— Павлик Прохоров, — охотно объяснил Антон. — А еще есть худой Павлик — Павлик Козецкий. Но с худым Павликом я не дружу.
Озабоченный экономист сунул деньги в бумажник, взял сына за руку и торопливо зашагал к детсаду…
Оставив Антона у крыльца, он вошел в раздевалку и увидел родителей, обступивших воспитательницу. Вера Борисовна, маленькая, похожая на мышь, растерянно пересчитывала пятидесятирублевки.
— Приплюсуйте! — сказал Вторушин, протягивая две купюры.
— Четыреста… — прошептала воспитательница. — С ума сойти!
Она открыла дверь в зал, кликнула толстого Павлика.

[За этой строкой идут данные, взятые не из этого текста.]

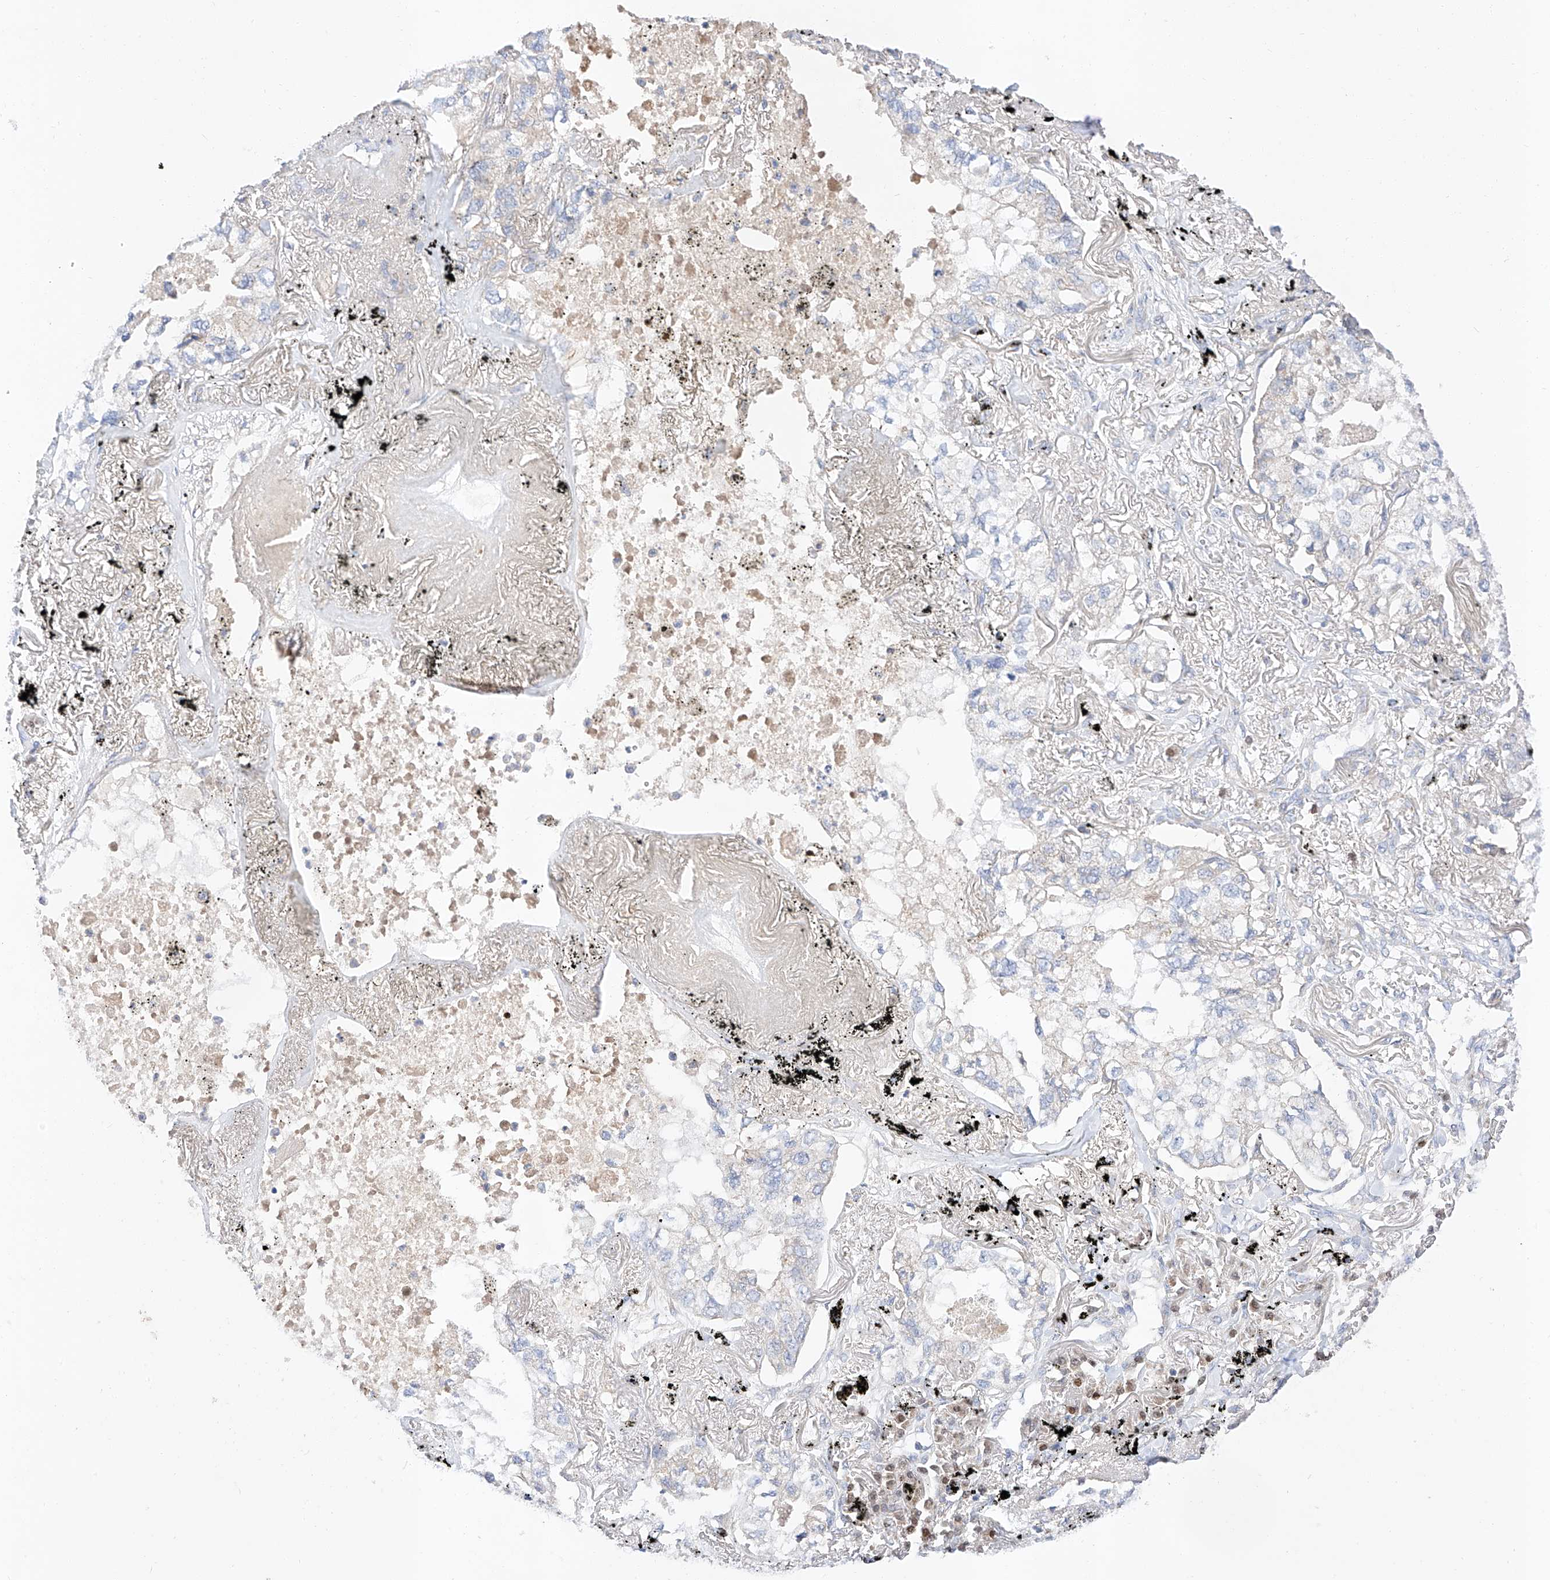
{"staining": {"intensity": "negative", "quantity": "none", "location": "none"}, "tissue": "lung cancer", "cell_type": "Tumor cells", "image_type": "cancer", "snomed": [{"axis": "morphology", "description": "Adenocarcinoma, NOS"}, {"axis": "topography", "description": "Lung"}], "caption": "Immunohistochemistry (IHC) of lung adenocarcinoma reveals no staining in tumor cells. Brightfield microscopy of immunohistochemistry (IHC) stained with DAB (brown) and hematoxylin (blue), captured at high magnification.", "gene": "C6orf118", "patient": {"sex": "male", "age": 65}}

Кудрявый амур, треща автоматом, выкатился в раздевалку. Взрослые смотрели на него, как на малолетнего гангстера.
— Павлуша, — приступила к допросу Вера Борисовна, — где ты взял столько денежек? — она помахала пачкой перед его носом.
— Дома, — простодушно сообщил малыш. — У нас их много. Я завтра еще принесу.
Вера Борисовна, вздрогнув, поспешно вернула Павлика в зал.
— Такого у нас еще не было! — скорбно сказала она.
— Где эго видано, чтоб ребенок мог свободно вынести из дома четыре сотни! — возмутилась одна из мамаш. — Кто у него родители?
Выяснилось: мама Павлика — мастер-косметолог, а папа — директор гастронома. Присутствующие заулыбались, начали шутить: «Ну, тогда другое дело!», «Это они сыну на мороженое выдали…», «Зря, пожалуй, мы вернули…»
«О, люди! Чему радуются! — с досадой думал Вторушин, слушая повеселевших родителей. — Тут в колокол надо бить, а не хихикать!»
И он ударил в колокол. Он заговорил о пагубном влиянии денег на неокрепшие детские души, о привычке к нетрудовым доходам, о дорогих подарках и прочих нездоровых явлениях. Родители притихли, встревоженные нравственной пропастью, к которой приближались их дети…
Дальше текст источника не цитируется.